Travels of a wounded soldier

Private Harry Morris was wounded near Vimy, France, in January 1917.
Canadian Letters and Images Project
At noon on Jan. 17, 1917, a group of comrades were eating a lunch of bully beef and hardtack near Vimy, France, when their dugout was damaged by German shelling.

Their work was cut out for them. They needed a new dugout “so we will have a place for the night,” Private Harry Morris wrote home in a letter to his family, published online by the Canadian Letters and Images Project (www.canadianletters.ca).

Despite the bombardment, they started a new dugout and repaired the damaged walls of their trench and a destroyed gun pit.

“[We] keep plugging along, very busy dodging shells.”

At 1:30 p.m., the First World War ended for 36-year-old Morris when a shell exploded nearby.

“I heard the explosion after I was hit. Shrapnel travels at a greater velocity than the sound.”

His thigh bone was shattered and his kneecap was split in two. His comrades dragged him to shelter, poured iodine into the wound, wrapped a tight bandage around his leg, and “no stretcher-bearers being near us,” laid him on a piece of galvanized iron and awkwardly carried him for two hours to a dressing station, where his leg was put in a cardboard splint.

“The doctor says, ‘Well…it means Canada for this boy.’ I cannot explain the feeling that came over me at that moment, to realize that I was going back to my beloved country and dear ones.”

He waited, growing colder and colder for five hours, for a horse ambulance. The officer commanded the driver to be very careful.

“‘Two dangerous cases inside,’ he shouts, ‘Look out for holes and drive slowly.’”

Morris is one of the cases; the other is a lieutenant with a head wound. The other patients were walking wounded. The ambulance got stuck in a shell hole and tilted over.

“Fritz is saying goodbye to me by dropping an occasional shell near the ambulance. The driver is doing his best to get us out, but it is too much for the horses. Every jerk goes through my leg like a knife.”

“‘Two dangerous cases inside,’ he shouts, ‘Look out for holes and drive slowly.’”

A team of mules, passing by carrying ammunition, is stopped and used to help pull the vehicle out to continue its rocky journey.

“In an hour and a half, we arrive at a crossroads, where we are transferred to motor ambulances, a relief for my leg after the rough cross-country trip. A short run of 15 or 20 minutes, we arrive at dressing station, where my leg is washed. I am inoculated against lockjaw and wooden splints put on the full length of my leg.”

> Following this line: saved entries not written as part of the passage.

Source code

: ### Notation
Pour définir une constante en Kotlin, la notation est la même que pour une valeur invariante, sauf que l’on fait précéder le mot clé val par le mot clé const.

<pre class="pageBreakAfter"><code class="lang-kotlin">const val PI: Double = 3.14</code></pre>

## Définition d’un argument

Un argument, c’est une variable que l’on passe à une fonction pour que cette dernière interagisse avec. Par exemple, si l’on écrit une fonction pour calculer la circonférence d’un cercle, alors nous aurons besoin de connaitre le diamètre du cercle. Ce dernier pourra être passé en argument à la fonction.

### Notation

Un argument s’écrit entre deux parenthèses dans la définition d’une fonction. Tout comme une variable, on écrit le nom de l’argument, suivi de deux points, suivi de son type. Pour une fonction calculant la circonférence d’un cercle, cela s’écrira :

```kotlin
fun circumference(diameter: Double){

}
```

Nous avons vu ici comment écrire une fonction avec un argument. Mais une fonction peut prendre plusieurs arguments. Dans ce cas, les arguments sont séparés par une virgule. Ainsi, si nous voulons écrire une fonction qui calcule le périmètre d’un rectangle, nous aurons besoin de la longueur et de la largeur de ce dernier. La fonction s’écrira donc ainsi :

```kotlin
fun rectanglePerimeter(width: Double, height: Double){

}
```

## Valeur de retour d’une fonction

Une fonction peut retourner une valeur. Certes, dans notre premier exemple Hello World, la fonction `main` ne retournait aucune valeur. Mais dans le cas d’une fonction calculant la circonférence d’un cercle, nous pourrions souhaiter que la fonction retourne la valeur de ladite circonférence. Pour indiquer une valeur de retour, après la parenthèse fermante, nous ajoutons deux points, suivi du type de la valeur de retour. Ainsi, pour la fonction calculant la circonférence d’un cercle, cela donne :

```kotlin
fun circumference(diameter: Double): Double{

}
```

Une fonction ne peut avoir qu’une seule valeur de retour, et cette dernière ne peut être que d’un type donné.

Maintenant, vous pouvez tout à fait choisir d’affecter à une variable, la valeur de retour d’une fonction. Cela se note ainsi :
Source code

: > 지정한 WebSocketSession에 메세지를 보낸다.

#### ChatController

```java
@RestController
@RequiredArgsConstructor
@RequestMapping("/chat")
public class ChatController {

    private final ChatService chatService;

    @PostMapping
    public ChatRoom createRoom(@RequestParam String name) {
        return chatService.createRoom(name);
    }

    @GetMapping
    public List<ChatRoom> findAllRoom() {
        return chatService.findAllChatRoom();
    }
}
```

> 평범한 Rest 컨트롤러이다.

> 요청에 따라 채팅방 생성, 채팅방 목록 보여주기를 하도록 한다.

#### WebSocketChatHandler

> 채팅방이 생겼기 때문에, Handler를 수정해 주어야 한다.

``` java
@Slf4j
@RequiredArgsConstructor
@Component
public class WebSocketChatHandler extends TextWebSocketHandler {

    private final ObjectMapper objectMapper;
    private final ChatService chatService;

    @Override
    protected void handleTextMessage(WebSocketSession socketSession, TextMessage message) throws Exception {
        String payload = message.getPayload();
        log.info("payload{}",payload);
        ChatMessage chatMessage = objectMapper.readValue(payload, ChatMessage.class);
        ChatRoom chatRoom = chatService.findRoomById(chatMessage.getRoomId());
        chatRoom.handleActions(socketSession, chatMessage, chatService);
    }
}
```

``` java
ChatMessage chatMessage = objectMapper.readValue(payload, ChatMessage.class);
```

The cardboard and wooden splints likely saved his life, for before splints came into regular use a few months later, 80 per cent of men with broken femurs died.

“I am nearly frozen and I can tell you all truthfully that I have never been so cold in my life before.” He was loaded into another motor ambulance, noticing words printed on the side—‘Presented by the Children of Nova Scotia, Canada.’ Civilians donated many of the ambulance vehicles used at the front.

Shortly after midnight, Jan. 18, he arrived at No. 23 Casualty Clearing Station (CCS).

“I am met by the doctor, who, after looking over my papers, which are tagged on me, asks me how I would like a nice warm bed and a hot drink. By this time, I am so cold that I could hardly talk, my teeth are chattering and making an awful noise. A piece of stick is placed between my teeth, my clothes are ripped off me. I am rolled up in a blanket, then hot water bottles are placed around me, lots of blankets over me, and a hot brandy makes me feel a little more comfortable. It was three or four days afterwards before I really was warm.”

To help him sleep, Morris was given a sleeping draught and sandbags were placed to brace the splints. He woke at 4 a.m., still shivering.

At 9:30 a.m., bone and foreign matter were removed from his leg.

“My wound was stitched up and, to tell you the truth, I now felt fine. My leg was swollen to twice its normal size, but it did not bother me much. I had far too quick a pulse and, as I learned afterwards, my blood pressure was very bad.

“I suffered a good deal of pain,” Morris wrote. Even so, “I shall never forget the kind manner in which I was treated by everyone, from the orderlies to the Colonel,” who informed him his wound was dangerous.

“At a CCS a patient is hardly ever kept longer than two days. My case being a dangerous one, I was kept until Friday, Feb. 9, when I left at 9 a.m. for Boulogne.”

“I suffered a good deal of pain,” Morris wrote.

His train arrived at 11 p.m. and was welcomed by a crowd and a waiting ambulance. “A French woman gave me a cigarette.”

Then it was off to the Canadian General Hospital, where he arrived at about 11.30 p.m.

“[My wound] was dressed first thing this morning. I am at last beginning to feel warm again.”

Morris’s medical records (online at Library and Archives Canada) show he was moved in February to 2nd Eastern General Hospital in Brighton, England, and after five weeks of further healing, to David Lewis Northern Hospital in Liverpool for rehabilitation.

On Sept. 14, “wound healed” was entered into his medical records and the next day he was aboard HMHS Araguaya, headed from Liverpool to Canada.